What can go wrong?

TL;DR
- Treat anything you paste into a consumer chatbot UI as data that may be logged and used to improve the service. Prefer API/enterprise endpoints or institution-hosted/local models for work with personal data, unpublished results, or proprietary code. See statements from OpenAI (Enterprise Privacy), Azure OpenAI (Data & Privacy), and Google Vertex AI (Data Governance & Zero Data Retention).
- Multi-tenant chat UIs have had cross-user exposure incidents (see OpenAI’s postmortem on the March 20, 2023 ChatGPT outage).
- Independent reporting shows platforms collect broad personal data and may share prompts with service providers and other parties; mobile apps can add precise location, phone numbers, and photos. See: heise developer.
- Safer patterns exist: local (Ollama + Open WebUI / LM Studio / GPT4All / llama.cpp), institution-hosted gateways, or enterprise plans with no-training defaults and retention/residency controls. See the Hamburg DPA checklist.

Note that often data shared via APIs is — in contrast to data shared via web frontends — not used for training purposes.

Safer usage patterns

A) Local-only (no data leaves your machine)

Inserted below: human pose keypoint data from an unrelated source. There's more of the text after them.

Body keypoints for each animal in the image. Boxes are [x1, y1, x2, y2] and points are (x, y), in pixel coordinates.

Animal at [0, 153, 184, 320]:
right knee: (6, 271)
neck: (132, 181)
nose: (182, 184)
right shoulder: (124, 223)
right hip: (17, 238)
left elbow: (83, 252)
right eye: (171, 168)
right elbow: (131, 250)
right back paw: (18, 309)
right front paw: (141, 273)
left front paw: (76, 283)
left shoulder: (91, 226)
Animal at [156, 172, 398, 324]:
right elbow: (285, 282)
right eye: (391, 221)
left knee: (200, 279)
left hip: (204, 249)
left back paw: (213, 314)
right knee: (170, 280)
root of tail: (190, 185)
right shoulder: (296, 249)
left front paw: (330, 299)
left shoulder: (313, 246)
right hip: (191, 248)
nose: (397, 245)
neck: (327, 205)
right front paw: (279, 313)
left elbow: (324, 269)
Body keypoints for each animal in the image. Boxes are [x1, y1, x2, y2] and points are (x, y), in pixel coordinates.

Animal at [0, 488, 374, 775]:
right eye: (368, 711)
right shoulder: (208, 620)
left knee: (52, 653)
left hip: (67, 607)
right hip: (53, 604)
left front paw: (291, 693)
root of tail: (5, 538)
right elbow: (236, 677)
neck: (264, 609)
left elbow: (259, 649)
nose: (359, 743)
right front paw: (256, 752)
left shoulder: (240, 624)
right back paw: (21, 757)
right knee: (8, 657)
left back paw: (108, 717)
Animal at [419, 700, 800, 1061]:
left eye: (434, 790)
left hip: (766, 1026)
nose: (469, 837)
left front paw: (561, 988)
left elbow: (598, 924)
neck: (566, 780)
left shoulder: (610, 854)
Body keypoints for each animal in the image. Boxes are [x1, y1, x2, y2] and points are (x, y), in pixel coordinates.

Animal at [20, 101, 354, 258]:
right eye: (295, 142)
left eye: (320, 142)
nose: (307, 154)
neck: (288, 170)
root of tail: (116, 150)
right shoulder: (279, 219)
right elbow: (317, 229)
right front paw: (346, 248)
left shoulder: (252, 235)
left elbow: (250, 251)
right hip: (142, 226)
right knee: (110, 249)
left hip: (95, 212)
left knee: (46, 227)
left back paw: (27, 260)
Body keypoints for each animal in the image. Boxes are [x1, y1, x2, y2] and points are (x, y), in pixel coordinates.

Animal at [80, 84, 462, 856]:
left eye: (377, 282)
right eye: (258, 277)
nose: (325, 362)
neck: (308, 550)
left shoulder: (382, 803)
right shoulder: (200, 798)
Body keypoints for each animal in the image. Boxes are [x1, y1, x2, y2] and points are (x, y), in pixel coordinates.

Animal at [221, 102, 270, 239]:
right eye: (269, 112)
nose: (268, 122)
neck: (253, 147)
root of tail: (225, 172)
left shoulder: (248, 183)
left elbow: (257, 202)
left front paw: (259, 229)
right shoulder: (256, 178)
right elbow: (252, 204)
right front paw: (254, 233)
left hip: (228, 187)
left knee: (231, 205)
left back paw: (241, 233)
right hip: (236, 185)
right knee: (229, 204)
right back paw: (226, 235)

Run models locally with: Ollama + Open WebUI or the Open WebUI docs, LM Studio, GPT4All, or llama.cpp.
Best for: human-subject data, embargoed results, export-controlled material.

B) Institution-hosted (on-prem/HPC/VPN/VPC)

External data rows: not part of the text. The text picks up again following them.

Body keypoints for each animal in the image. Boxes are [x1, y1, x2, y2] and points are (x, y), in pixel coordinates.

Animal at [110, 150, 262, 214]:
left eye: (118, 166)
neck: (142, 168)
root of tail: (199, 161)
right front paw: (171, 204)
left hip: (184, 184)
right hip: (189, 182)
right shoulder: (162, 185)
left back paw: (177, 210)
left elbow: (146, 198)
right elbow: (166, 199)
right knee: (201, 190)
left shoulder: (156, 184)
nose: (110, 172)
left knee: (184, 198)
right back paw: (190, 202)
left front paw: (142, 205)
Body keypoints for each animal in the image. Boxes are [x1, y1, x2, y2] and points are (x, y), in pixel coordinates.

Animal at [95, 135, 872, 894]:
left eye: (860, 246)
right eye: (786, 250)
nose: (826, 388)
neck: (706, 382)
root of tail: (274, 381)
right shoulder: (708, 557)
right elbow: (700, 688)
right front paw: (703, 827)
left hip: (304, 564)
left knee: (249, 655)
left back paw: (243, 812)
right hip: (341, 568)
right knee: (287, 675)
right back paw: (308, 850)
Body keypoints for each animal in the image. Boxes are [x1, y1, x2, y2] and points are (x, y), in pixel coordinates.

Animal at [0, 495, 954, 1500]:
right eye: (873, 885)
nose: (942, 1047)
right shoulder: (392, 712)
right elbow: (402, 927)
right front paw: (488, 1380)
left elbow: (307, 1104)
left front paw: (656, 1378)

Spin up vLLM/llama.cpp/Ollama behind your VPN. Add a prompt-gateway to redact PII, block risky uploads, and log usage for audit. A self-hosted UI like Open WebUI makes this approachable.

C) Enterprise/per-tenant cloud

Use your lab or university’s tenant with no-training defaults, retention controls, and regional hosting. See: OpenAI Enterprise Privacy, Azure OpenAI data & privacy, Vertex AI data governance.